# PAGE EXTRACT
• • •
During a recent sea trial for Axiom™ Multifunction Displays with RealVision 3D™ Sonar, Raymarine’s UK-based test boat Raymariner came upon an interesting underwater target. The M/V Margaret Smith was a coal dredger that capsized and sank near Yarmouth, UK in 1978. The wreck is part of the New Forest National Park and has become a popular feature for fishermen and scuba divers alike. Known to locals as “The Maggie”, the ship is now home to a wide array of different fish species. It’s also a great structure for testing and calibrating sonar equipment since it's a relatively young shipwreck that is well documented in both photo and video.
Anglers everywhere know one of the best places to locate fish is around the bottom structure. The structure provides shelter and protection to smaller fish and attracts food that larger fish feed on. The structure can be natural objects like rocks, fallen trees, or underwater ledges. It can also be man-made objects that find their way into the water intentionally or unintentionally like shipwrecks and artificial reefs. Raymarine’s Axiom RealVision 3D sonar system comes with an awesome array of tools for finding bottom structures and their fish inhabitants.
3-D sonar technology brings a whole host of benefits to anglers, divers and even cruising boaters too. With a simple swipe of your finger across the screen, you can pan and tilt the 3D image to visualise the underwater seascape from any angle. 3D imaging makes it simple to understand the size, depth and distances between objects. The RealVision 3D image is also gyro-stabilized. A sophisticated sensor in the RealVision 3D transducer measures the motion of the boat and automatically counteracts it to produce a stable and accurate sonar image.
• • •
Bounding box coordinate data
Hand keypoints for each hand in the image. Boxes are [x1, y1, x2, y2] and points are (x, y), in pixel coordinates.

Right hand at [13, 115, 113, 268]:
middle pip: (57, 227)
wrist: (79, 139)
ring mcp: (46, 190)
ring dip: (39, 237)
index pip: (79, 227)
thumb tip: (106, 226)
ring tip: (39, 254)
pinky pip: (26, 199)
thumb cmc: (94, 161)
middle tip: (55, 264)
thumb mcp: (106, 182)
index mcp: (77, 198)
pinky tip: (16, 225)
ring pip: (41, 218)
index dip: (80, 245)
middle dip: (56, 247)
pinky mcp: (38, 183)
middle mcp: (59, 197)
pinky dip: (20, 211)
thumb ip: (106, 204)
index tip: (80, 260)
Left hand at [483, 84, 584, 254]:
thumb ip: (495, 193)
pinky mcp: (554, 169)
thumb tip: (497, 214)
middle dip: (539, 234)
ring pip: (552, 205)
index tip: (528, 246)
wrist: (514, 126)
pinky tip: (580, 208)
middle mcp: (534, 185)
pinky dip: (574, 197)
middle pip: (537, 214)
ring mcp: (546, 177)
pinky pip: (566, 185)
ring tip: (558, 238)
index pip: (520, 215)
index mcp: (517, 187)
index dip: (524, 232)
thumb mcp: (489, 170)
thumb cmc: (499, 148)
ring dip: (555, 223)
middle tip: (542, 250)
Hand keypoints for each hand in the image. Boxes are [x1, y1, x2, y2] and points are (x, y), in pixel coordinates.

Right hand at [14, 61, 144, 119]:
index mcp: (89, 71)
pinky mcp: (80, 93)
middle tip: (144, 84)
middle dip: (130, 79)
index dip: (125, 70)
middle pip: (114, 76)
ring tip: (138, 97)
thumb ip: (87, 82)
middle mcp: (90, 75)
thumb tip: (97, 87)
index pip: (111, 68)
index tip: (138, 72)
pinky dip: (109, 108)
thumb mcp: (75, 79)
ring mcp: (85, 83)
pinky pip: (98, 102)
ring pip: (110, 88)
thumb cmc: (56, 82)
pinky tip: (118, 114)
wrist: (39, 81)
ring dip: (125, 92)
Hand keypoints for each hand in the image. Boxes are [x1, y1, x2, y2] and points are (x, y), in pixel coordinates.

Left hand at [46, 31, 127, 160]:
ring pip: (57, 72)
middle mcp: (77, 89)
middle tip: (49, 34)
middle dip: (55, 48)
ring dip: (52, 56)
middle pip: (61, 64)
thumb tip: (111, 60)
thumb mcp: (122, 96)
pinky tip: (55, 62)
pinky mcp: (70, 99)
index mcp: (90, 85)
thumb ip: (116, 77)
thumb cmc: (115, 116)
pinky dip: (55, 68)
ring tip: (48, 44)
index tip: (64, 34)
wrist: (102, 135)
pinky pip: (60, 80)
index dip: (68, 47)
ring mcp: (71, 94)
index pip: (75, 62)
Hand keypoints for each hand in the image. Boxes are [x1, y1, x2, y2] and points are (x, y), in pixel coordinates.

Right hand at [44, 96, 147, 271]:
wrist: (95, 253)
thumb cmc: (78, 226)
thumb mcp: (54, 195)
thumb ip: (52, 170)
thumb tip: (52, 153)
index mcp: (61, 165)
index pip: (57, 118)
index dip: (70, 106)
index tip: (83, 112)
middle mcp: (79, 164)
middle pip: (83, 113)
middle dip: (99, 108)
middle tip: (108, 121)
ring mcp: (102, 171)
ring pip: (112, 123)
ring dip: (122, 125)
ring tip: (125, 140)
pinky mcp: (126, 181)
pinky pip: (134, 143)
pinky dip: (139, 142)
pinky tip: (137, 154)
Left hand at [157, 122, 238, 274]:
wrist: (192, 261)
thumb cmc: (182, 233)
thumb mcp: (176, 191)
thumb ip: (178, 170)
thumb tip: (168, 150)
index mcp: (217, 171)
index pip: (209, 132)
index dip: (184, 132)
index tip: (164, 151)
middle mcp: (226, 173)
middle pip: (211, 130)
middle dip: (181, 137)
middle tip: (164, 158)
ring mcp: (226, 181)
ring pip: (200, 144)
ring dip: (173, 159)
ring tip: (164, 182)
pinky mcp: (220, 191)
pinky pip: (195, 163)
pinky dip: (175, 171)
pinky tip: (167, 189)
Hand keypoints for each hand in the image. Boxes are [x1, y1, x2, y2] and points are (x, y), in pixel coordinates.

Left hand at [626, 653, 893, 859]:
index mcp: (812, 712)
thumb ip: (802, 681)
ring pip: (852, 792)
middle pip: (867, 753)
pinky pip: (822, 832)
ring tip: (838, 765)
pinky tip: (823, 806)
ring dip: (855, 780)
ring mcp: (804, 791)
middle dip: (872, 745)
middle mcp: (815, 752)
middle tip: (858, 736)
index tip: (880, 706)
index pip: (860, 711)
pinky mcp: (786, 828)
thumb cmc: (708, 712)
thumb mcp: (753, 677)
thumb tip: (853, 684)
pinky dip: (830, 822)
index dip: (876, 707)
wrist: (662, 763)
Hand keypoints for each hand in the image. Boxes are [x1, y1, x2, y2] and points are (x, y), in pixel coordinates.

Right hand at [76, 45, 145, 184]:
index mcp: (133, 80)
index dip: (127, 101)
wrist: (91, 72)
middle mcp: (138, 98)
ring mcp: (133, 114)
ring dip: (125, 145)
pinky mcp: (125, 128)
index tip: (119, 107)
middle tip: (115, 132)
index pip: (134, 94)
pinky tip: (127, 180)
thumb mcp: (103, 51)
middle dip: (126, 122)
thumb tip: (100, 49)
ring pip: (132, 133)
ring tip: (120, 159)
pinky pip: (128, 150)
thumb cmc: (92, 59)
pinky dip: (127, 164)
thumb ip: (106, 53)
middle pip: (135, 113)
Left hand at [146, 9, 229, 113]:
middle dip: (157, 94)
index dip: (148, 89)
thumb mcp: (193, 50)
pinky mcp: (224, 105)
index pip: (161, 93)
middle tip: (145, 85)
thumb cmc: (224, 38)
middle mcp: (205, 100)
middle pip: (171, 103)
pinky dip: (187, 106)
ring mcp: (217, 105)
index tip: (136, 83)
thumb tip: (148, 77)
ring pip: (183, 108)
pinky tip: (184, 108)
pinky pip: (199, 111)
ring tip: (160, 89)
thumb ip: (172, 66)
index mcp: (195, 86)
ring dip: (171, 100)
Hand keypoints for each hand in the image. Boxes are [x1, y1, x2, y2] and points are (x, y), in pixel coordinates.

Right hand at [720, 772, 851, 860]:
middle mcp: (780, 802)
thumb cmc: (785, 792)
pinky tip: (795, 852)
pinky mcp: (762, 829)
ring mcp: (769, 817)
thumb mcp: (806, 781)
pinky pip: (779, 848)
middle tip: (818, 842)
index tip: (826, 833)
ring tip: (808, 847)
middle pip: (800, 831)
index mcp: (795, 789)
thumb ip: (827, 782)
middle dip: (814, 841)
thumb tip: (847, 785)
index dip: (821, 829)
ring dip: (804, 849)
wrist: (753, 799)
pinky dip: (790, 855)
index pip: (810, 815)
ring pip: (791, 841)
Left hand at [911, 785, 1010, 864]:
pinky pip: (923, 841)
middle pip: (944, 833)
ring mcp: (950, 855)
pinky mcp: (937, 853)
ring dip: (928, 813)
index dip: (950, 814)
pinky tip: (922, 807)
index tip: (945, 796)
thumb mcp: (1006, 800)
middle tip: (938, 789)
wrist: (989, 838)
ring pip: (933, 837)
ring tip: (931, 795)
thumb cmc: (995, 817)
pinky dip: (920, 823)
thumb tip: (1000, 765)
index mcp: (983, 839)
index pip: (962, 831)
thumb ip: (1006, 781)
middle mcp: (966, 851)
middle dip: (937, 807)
• • •
# PROBLEM SET
1. Retype the passage about Raymarine's RealVision 3D sonar word for word, from "During a recent" down to "photo and video.".
2. Write what comes next in the passage about Raymarine's RealVision 3D sonar, starting after its final sentence.

# ANSWERS IN ORDER
1.
During a recent sea trial for Axiom™ Multifunction Displays with RealVision 3D™ Sonar, Raymarine’s UK-based test boat Raymariner came upon an interesting underwater target. The M/V Margaret Smith was a coal dredger that capsized and sank near Yarmouth, UK in 1978. The wreck is part of the New Forest National Park and has become a popular feature for fishermen and scuba divers alike. Known to locals as “The Maggie”, the ship is now home to a wide array of different fish species. It’s also a great structure for testing and calibrating sonar equipment since it's a relatively young shipwreck that is well documented in both photo and video.

2.
RealVision 3D also offers 2 different ways to visualise targets. The default setting is called Sphere Mode which uses round spheres of uniform size to represent individual returns. Sphere Mode helps make smaller targets (like bait and predators) look larger in the overall 3D presentation. This can be especially helpful when you’re looking for individual fish rather than large clusters, or if you are looking at the display from a distance.
RealVision 3D can also render images in Point Mode. Point mode uses tiny pinpoints to show each sonar return in 3D space. While a lone contact will appear small in point mode, larger contacts and underwater structures will appear in very high resolution because the individual points will show the size and shape of these objects with extreme detail.
In either point or sphere mode, you can also control how the colouring is applied to targets. When set to Depth mode, targets are coloured according to their depth in the water, using a rainbow scale (that cycles every 50-feet). In Intensity mode, targets are coloured according to the strength of their sonar return. Stronger returns are indicated by brighter colours. RealVision 3D also offers 5 different target colour palettes to choose from, along with options for background colour and bottom colour too.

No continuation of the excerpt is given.